Every finite set $K = \{x_1, \ldots, x_n\}$ is compact. Given an open cover $\{U_\alpha\}$, for each $x_i$, choose $U_{\alpha_i}$ containing $x_i$. Then $K \subseteq U_{\alpha_1} \cup \cdots \cup U_{\alpha_n}$.

The closed bounded interval $[a, b]$ is compact. This is the content of the Heine-Borel theorem (see Heine-Borel Theorem).

The open interval $(0, 1)$ is not compact. Consider the cover $\{(1/n, 1) \mid n \geq 2\}$. Every point $x \in (0, 1)$ lies in some $(1/n, 1)$ (choose $n > 1/x$), so this is an open cover.

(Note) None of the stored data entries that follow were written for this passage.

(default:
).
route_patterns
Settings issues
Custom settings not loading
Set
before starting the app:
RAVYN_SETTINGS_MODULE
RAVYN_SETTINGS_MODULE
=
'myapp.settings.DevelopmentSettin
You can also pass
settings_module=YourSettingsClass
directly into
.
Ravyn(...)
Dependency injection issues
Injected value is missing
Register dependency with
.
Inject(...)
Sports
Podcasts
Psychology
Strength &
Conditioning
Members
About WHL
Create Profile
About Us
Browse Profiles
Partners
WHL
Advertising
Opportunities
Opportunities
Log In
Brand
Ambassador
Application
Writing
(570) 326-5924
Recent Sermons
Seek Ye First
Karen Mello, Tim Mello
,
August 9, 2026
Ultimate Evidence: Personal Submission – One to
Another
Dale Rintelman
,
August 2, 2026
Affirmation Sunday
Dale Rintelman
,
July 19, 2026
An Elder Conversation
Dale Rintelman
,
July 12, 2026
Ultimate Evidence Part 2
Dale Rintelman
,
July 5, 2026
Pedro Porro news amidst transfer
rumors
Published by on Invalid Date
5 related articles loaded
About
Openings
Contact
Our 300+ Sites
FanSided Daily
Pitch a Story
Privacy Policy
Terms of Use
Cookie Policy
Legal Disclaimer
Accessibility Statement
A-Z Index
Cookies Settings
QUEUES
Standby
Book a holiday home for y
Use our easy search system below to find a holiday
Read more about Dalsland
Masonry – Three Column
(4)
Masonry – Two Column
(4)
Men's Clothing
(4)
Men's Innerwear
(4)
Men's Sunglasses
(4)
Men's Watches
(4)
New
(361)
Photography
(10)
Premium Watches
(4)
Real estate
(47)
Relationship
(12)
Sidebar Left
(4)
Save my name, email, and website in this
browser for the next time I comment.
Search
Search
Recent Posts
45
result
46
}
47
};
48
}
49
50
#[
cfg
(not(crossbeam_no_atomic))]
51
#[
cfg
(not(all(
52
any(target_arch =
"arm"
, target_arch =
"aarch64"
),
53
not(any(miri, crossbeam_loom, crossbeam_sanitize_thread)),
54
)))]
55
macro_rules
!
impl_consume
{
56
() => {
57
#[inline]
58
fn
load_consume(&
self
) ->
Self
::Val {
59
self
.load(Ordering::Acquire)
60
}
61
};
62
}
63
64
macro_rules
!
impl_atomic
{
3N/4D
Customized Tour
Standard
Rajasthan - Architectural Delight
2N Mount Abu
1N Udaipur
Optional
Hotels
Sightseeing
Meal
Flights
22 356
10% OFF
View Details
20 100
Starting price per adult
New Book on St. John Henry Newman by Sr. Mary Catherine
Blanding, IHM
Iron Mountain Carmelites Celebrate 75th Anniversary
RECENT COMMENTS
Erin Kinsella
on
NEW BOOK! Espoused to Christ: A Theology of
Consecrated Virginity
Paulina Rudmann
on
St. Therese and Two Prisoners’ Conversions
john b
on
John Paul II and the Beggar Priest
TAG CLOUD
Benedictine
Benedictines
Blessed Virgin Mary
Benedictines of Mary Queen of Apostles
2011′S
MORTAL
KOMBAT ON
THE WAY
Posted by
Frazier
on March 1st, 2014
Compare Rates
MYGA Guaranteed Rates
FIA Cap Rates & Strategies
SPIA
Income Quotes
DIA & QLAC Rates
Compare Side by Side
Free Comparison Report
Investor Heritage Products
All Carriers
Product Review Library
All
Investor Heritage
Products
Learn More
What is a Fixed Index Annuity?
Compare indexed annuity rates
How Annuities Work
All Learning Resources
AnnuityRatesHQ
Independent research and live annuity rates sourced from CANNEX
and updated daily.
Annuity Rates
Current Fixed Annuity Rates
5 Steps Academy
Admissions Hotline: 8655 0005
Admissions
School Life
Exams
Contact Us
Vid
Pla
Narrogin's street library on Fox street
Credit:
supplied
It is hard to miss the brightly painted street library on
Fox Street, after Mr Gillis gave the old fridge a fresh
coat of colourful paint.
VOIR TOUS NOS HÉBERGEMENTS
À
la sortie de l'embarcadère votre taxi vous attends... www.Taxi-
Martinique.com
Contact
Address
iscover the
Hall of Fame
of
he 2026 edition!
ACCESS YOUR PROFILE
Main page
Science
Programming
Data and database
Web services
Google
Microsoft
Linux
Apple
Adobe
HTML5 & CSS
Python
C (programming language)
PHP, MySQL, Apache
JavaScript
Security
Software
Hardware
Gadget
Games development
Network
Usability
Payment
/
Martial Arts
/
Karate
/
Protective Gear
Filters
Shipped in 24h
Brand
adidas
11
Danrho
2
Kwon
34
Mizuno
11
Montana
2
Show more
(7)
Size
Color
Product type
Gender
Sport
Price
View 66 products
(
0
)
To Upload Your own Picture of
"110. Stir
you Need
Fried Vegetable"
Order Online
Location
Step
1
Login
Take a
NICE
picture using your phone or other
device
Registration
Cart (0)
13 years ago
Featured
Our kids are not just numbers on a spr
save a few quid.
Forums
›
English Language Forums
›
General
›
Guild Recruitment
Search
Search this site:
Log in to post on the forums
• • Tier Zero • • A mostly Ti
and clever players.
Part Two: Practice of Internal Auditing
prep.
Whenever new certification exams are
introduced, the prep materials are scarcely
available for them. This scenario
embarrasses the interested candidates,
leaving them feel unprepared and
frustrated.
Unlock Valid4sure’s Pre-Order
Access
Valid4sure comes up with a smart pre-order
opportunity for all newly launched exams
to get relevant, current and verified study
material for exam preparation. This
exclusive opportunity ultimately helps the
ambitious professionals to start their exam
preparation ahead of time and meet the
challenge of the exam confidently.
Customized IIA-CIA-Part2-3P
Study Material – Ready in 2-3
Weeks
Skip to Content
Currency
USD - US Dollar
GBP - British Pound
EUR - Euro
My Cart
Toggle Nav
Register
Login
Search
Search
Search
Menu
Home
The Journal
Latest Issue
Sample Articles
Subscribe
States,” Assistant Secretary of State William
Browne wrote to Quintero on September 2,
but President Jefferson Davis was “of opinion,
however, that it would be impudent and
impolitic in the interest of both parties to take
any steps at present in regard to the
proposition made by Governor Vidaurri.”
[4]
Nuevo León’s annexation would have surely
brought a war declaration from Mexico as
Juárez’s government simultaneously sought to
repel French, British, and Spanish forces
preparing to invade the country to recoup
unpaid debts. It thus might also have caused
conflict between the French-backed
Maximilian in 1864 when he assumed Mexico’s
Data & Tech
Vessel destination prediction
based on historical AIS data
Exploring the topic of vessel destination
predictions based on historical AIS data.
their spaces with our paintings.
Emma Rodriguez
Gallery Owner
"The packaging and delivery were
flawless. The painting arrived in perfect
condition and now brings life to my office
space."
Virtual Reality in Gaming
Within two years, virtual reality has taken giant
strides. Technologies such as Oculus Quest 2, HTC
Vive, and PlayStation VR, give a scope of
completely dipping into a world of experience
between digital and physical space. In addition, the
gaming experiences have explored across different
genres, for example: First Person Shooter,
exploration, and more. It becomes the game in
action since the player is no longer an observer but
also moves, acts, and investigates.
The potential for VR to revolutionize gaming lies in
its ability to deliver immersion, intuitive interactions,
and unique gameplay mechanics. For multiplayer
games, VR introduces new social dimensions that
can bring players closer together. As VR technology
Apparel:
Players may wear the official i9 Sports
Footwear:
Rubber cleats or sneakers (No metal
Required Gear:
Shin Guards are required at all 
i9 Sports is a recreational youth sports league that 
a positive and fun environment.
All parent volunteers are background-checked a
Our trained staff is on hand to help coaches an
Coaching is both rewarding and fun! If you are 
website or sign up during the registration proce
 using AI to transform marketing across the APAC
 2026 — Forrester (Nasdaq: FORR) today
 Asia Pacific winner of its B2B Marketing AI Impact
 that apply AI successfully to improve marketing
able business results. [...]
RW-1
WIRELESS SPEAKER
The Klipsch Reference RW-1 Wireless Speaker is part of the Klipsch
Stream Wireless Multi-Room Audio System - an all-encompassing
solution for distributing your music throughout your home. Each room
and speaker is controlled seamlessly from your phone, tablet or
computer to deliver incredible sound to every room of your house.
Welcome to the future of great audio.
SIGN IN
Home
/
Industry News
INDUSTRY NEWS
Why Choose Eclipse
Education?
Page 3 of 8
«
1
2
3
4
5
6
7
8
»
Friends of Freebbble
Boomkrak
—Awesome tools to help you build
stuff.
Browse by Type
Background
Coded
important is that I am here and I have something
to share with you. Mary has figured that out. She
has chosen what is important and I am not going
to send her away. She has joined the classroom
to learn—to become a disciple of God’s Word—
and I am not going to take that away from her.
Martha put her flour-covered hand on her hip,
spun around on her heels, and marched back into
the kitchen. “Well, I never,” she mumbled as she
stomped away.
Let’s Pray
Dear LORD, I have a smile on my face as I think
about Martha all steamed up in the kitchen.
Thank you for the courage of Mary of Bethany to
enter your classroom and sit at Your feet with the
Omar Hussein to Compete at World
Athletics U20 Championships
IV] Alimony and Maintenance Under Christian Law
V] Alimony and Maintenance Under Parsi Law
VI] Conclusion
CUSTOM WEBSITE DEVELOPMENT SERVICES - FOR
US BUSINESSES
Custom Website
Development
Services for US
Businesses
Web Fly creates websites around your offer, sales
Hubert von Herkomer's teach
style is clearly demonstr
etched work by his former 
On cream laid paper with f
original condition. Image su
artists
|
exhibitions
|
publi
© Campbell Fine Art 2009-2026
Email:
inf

But no finite subcover exists: if we take finitely many $(1/n_1, 1), \ldots, (1/n_k, 1)$, their union is $(1/N, 1)$ where $N = \max(n_1, \ldots, n_k)$, which does not contain $(0, 1/N)$.

$\mathbb{R}$ is not compact. The cover $\{(-n, n) \mid n \in \mathbb{N}\}$ has no finite subcover (any finite union is bounded).

Let $(x_n)$ be any sequence in $[a, b]$. By Bolzano-Weierstrass, $(x_n)$ has a convergent subsequence $x_{n_k} \to L$. Since $a \leq x_{n_k} \leq b$ for all $k$, taking limits gives $a \leq L \leq b$, so $L \in [a, b]$. Thus $[a, b]$ is sequentially compact.

Let $f : [0, 1] \to \mathbb{R}$ be $f(x) = x^2$. Then $f([0, 1]) = [0, 1]$ is compact. The maximum is $\max f = 1$ (attained at $x = 1$), and the minimum is $\min f = 0$ (attained at $x = 0$).

Let $f : (0, 1) \to \mathbb{R}$ be $f(x) = 1/x$. Then $(0, 1)$ is not compact, and $f((0, 1)) = (1, \infty)$ is unbounded (not compact). The function $f$ does not attain a maximum on $(0, 1)$.